The Women’s Vote Centennial Colorado’s commemoration of the 19th Amendment hit the road this month with its “Road to the Vote” traveling artifacts tour across Colorado.

In 1893, Colorado was the first state to outlaw, via state referendum, denying citizens the right to vote based on their sex. This took place more than 25 years before the national women’s suffrage act was signed into law on Aug. 26, 1920. The trailblazing collaborative fight for women’s voting rights changed the course of history in Colorado and continues to inspire social, economic, political and cultural advancements today.

According to History Colorado, Lake County had a minority for women’s suffrage in 1893, with only 43% of voters supporting the issue, but that was an improvement over the 72% against in 1877. Carrie Chapman Catt, a national suffrage leader, spoke at the Presbyterian Church in Leadville a few weeks before the election.

The “Road to the Vote” tour was created to move history (literally!) across Colorado, while educating residents and organizations about the anniversary of the largest voting-rights expansion in U.S. history. Three outreach opportunities will be featured throughout the tour.

One is a pop-up, traveling artifacts exhibit featuring an original ballot box from the 1884 Colorado elections and a reproduction ballot from the 1893 Colorado elections. The exhibit will be featured at the Healy House Museum and Dexter’s Cabin from Feb. 18 to Feb. 28.

The second is a “call to action” for interested organizations to collaborate together and create space for civic engagement, commemoration, impact and support. Visit COWomensCentennial.org for more information.

Lastly, History Colorado will provide a “listening and learning tour” for regional organizations to help lead events and meetings. Jillian Allison, director of the Center for Colorado Women’s History, will travel the state to help local Women’s Vote Centennial programming and activities.

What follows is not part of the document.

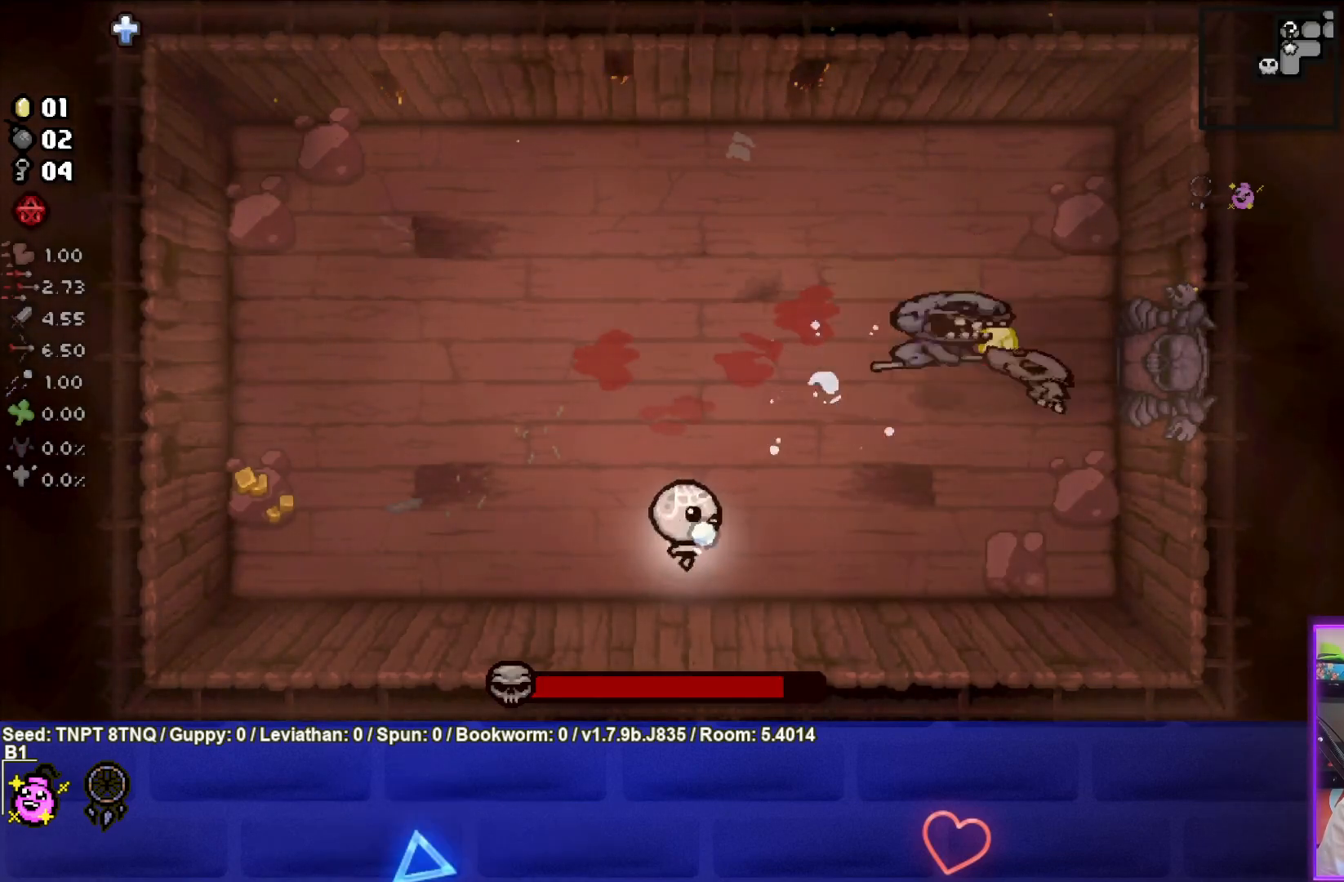
{"buttons": [], "left_stick": "up-right", "right_stick": "center", "events": [[217, "left_stick", "up-left"], [450, "left_stick", "up-right"], [500, "CIRCLE", "up"]]}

The Women’s Vote Centennial comprises the nation’s most comprehensive statewide effort to examine the importance of voting in our democracy. History Colorado, the state agency leading the initiative, created opportunities for Coloradans to participate and join grassroots efforts to learn about the complex history of the women’s suffrage — and, how Colorado transformed history for the entire country.

“We are thrilled to launch our tour across Colorado’s landscape, reaching the iconic places that helped create history – and the people who continue to shape history,” said Allison. “More than ever, it’s important to understand Colorado’s early role in the national movement for the women’s vote, while stimulating new participation, action and conversation.”